The first technical presentation, "Single Molecule Electronics," was given by Geoff Ashwell of CAFMaD, Bangor. In this presentation Ashwell detailed work on the synthesis of molecular wires and the control of their electrical properties via modification of molecular structure. The structure of the molecular wires was detailed and their synthesis could require an eleven-stage process. The synthesis had been monitored using quartz microbalance and X-ray photoelectron spectroscopy techniques.

Electrical properties of the molecules could be controlled by modifying their actual structures during their synthesis. Individual molecules could, for example, be changed from rectifying to non-rectifying by changing the end group terminations. Examples of the synthesis of a rectifying molecule were then described.

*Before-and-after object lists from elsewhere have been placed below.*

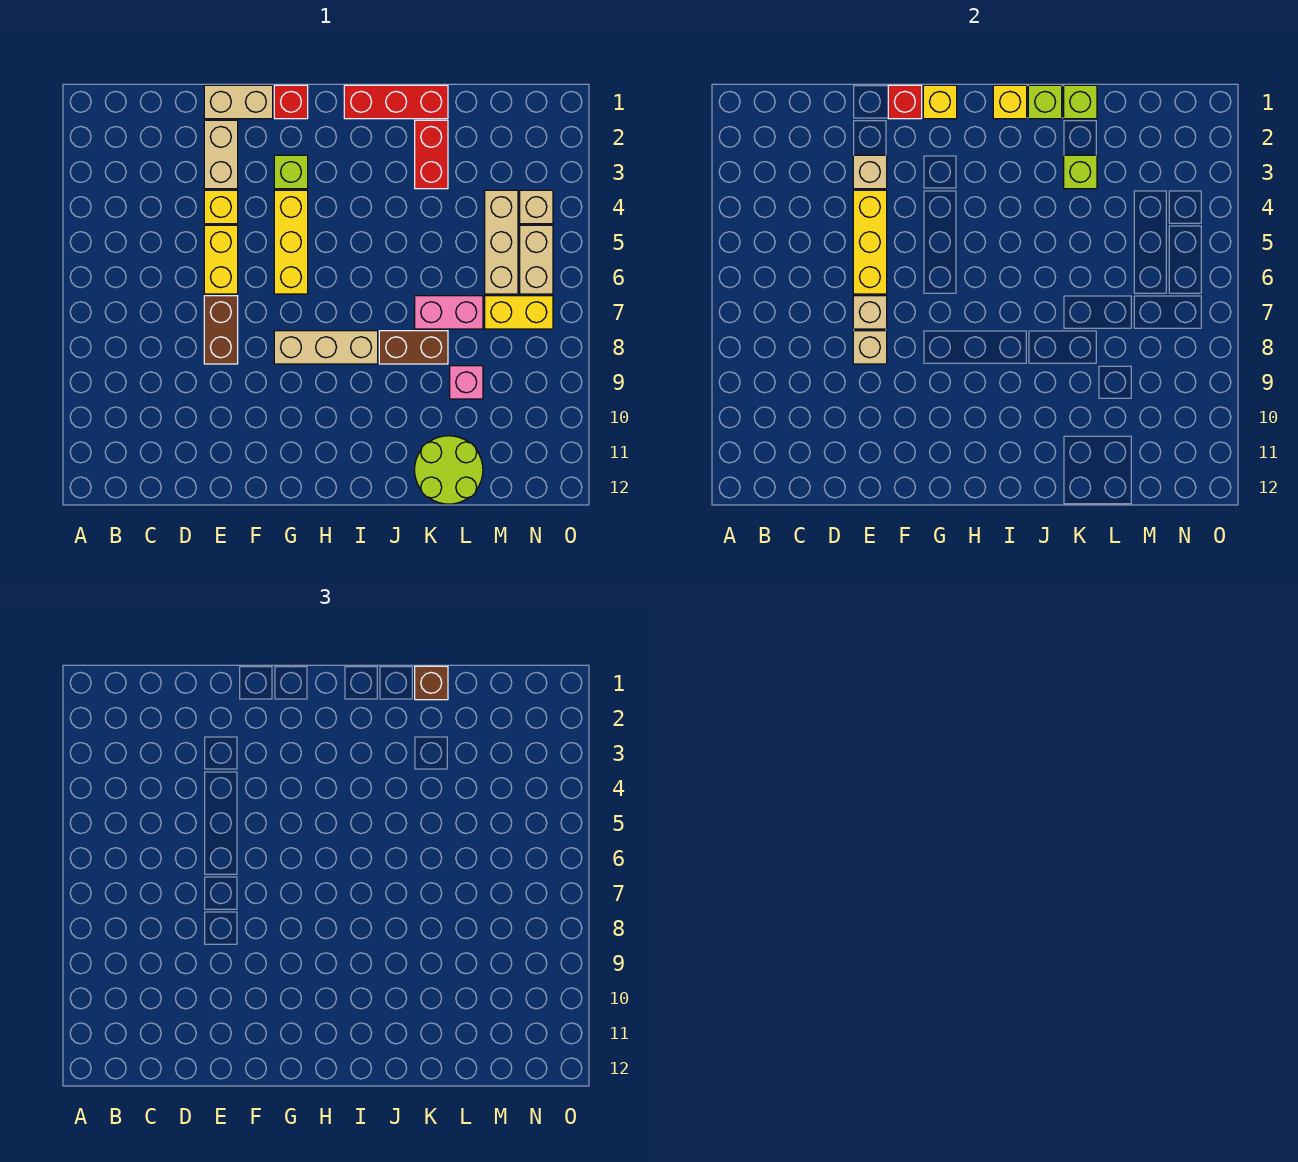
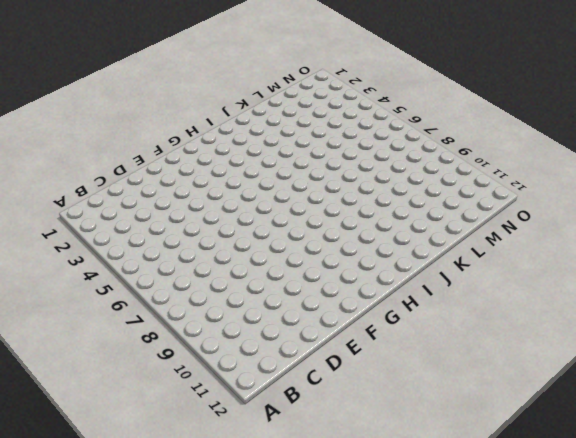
none -> tan brick E1:F1 level 1
none -> tan brick E2:E3 level 1
none -> yellow brick E4 level 1
none -> yellow brick E5:E6 level 1

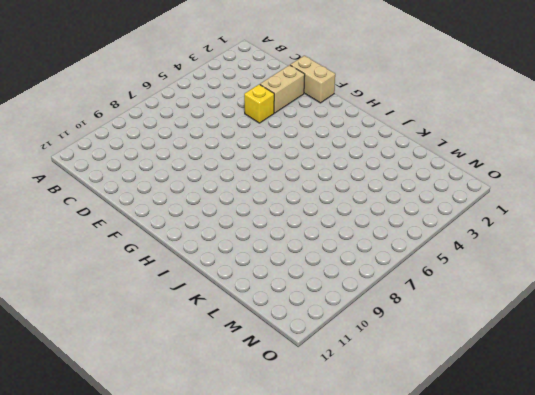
none -> yellow brick E5:E6 level 1
none -> brown brick E7:E8 level 1
none -> red brick G1 level 1
none -> lime brick G3 level 1

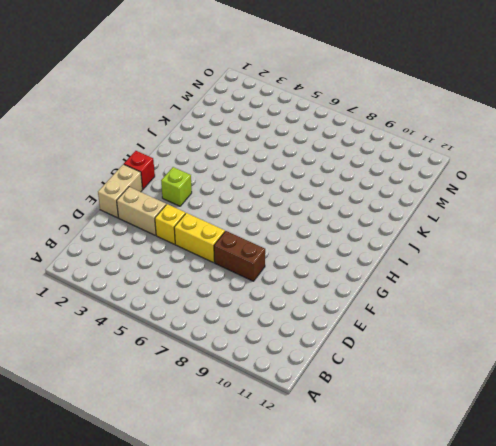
none -> yellow brick G4:G6 level 1
none -> tan brick G8:I8 level 1
none -> red brick I1:K1 level 1
none -> brown brick J8:K8 level 1

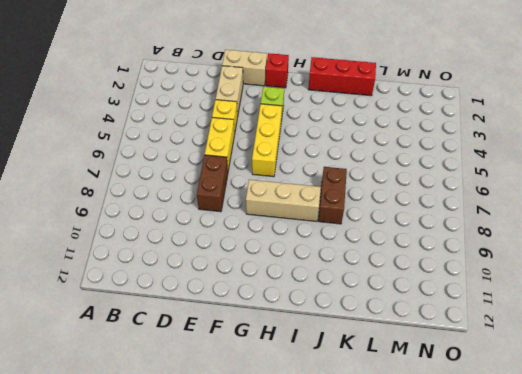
brown brick J7:J8 level 1 -> brown brick J8:K8 level 1
none -> red brick K2:K3 level 1
none -> pink brick K7:L7 level 1
none -> lime round brick K11:L12 level 1
none -> pink brick L9 level 1

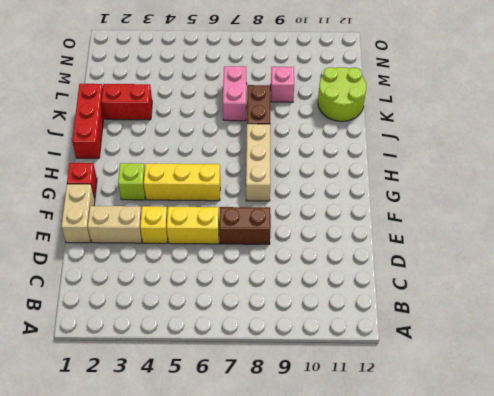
none -> tan brick M4:M6 level 1
none -> yellow brick M7:N7 level 1
none -> tan brick N4 level 1
none -> tan brick N5:N6 level 1

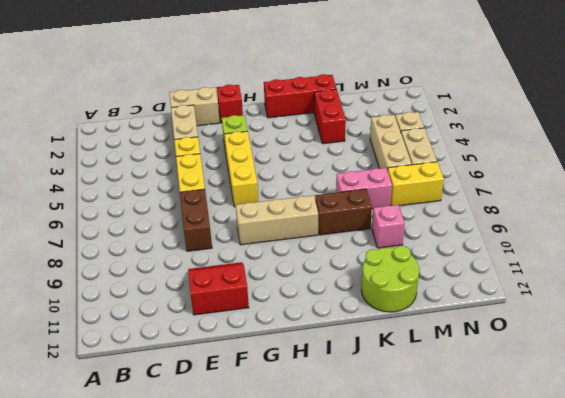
red slope E10:F11 level 1 top 11 -> none
none -> tan brick E3 level 2
none -> yellow brick E4:E6 level 2
none -> tan brick E7 level 2
none -> tan brick E8 level 2

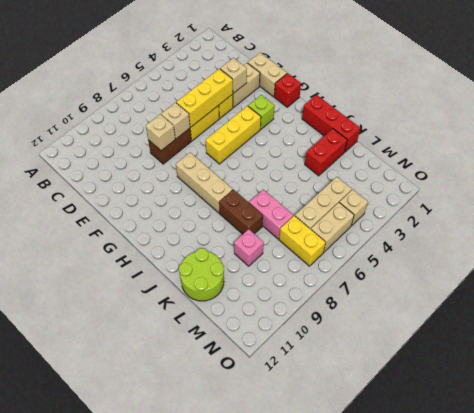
none -> red brick F1 level 2
none -> yellow brick G1 level 2
none -> yellow brick I1 level 2
none -> lime brick J1 level 2

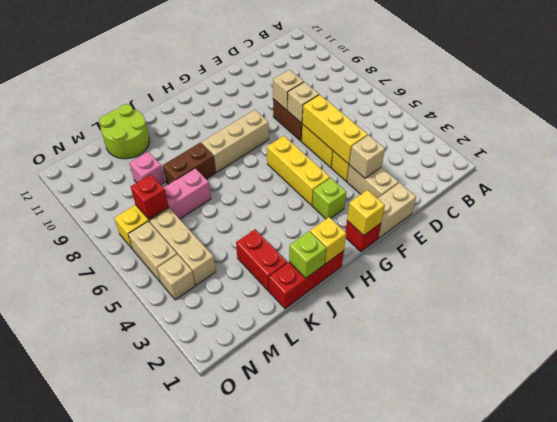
red brick M7 level 2 -> red brick F1 level 2
none -> lime brick K1 level 2
none -> lime brick K3 level 2
none -> brown brick K1 level 3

Having synthesised the appropriate molecules, they could then be inserted into various device structures and one such example was described which was essentially a molecular necklace around a silicon nitride insulator layer. Work had been carried out in collaboration with QinetiQ, which had also developed various device structures where the molecules were deposited between silicon electrodes that were separated by a 7 nm silicon dioxide insulating layer. The molecule used in this later work had been synthesised by Durham University. Theoretical calculations of currents aligned well with the measured results. This in-situ synthesis method for molecular wires had given the highest recorded rectification ratio from a molecular wire and the research had enabled the first examples of molecules inserted into nano-gap silicon devices. Future work would be undertaken to develop the first single molecule devices.